-- Provided data follows --
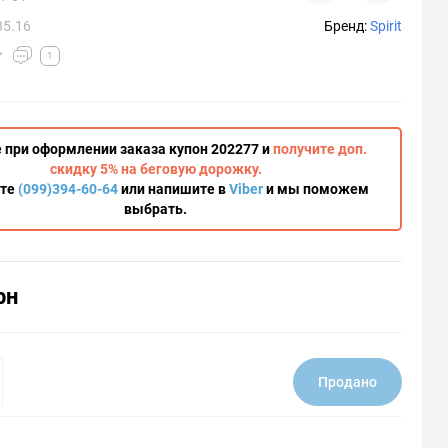
85.16
Бренд:
Spirit
1
 при оформлении заказа купон 202277 и
получите доп.
скидку 5% на беговую дорожку.
ите
(099)394-60-64
или напишите в
Viber
и мы поможем
выбрать.
рн
Продано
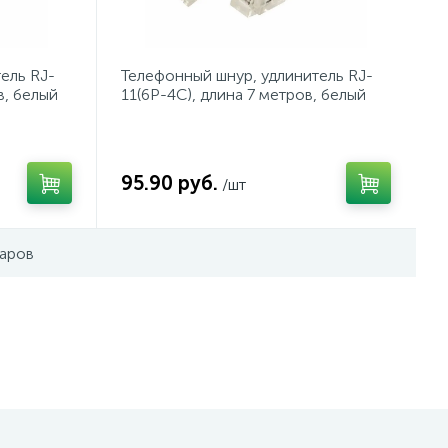
ель RJ-
Телефонный шнур, удлинитель RJ-
в, белый
11(6P-4C), длина 7 метров, белый
REXANT
95.90 руб.
/шт
варов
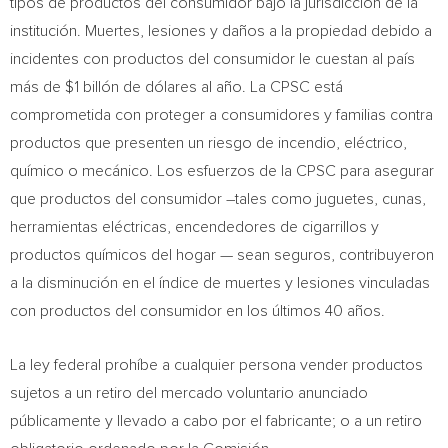
tipos de productos del consumidor bajo la jurisdicción de la
institución. Muertes, lesiones y daños a la propiedad debido a
incidentes con productos del consumidor le cuestan al país
más de
$1
billón de dólares al año. La CPSC está
comprometida con proteger a consumidores y familias contra
productos que presenten un riesgo de incendio, eléctrico,
químico o mecánico. Los esfuerzos de la CPSC para asegurar
que productos del consumidor –tales como juguetes, cunas,
herramientas eléctricas, encendedores de cigarrillos y
productos químicos del hogar — sean seguros, contribuyeron
a la disminución en el índice de muertes y lesiones vinculadas
con productos del consumidor en los últimos 40 años.
La ley federal prohíbe a cualquier persona vender productos
sujetos a un retiro del mercado voluntario anunciado
públicamente y llevado a cabo por el fabricante; o a un retiro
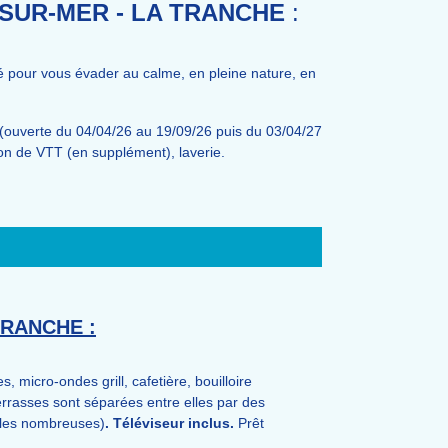
-SUR-MER - LA TRANCHE
:
é pour vous évader au calme, en pleine nature, en
(ouverte du 04/04/26 au 19/09/26 puis du 03/04/27
tion de VTT (en supplément), laverie.
RANCHE :
 micro-ondes grill, cafetière, bouilloire
 terrasses sont séparées entre elles par des
lles nombreuses)
. Téléviseur inclus.
Prêt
-- Provided data concluded --
**Your objective:** Copy every line of text in the material above character for character, omitting the picture markers.

**Your solution:**
85.16
Бренд:
Spirit
1
 при оформлении заказа купон 202277 и
получите доп.
скидку 5% на беговую дорожку.
ите
(099)394-60-64
или напишите в
Viber
и мы поможем
выбрать.
рн
Продано
ель RJ-
Телефонный шнур, удлинитель RJ-
в, белый
11(6P-4C), длина 7 метров, белый
REXANT
95.90 руб.
/шт
варов
tipos de productos del consumidor bajo la jurisdicción de la
institución. Muertes, lesiones y daños a la propiedad debido a
incidentes con productos del consumidor le cuestan al país
más de
$1
billón de dólares al año. La CPSC está
comprometida con proteger a consumidores y familias contra
productos que presenten un riesgo de incendio, eléctrico,
químico o mecánico. Los esfuerzos de la CPSC para asegurar
que productos del consumidor –tales como juguetes, cunas,
herramientas eléctricas, encendedores de cigarrillos y
productos químicos del hogar — sean seguros, contribuyeron
a la disminución en el índice de muertes y lesiones vinculadas
con productos del consumidor en los últimos 40 años.
La ley federal prohíbe a cualquier persona vender productos
sujetos a un retiro del mercado voluntario anunciado
públicamente y llevado a cabo por el fabricante; o a un retiro
-SUR-MER - LA TRANCHE
:
é pour vous évader au calme, en pleine nature, en
(ouverte du 04/04/26 au 19/09/26 puis du 03/04/27
tion de VTT (en supplément), laverie.
RANCHE :
 micro-ondes grill, cafetière, bouilloire
 terrasses sont séparées entre elles par des
lles nombreuses)
. Téléviseur inclus.
Prêt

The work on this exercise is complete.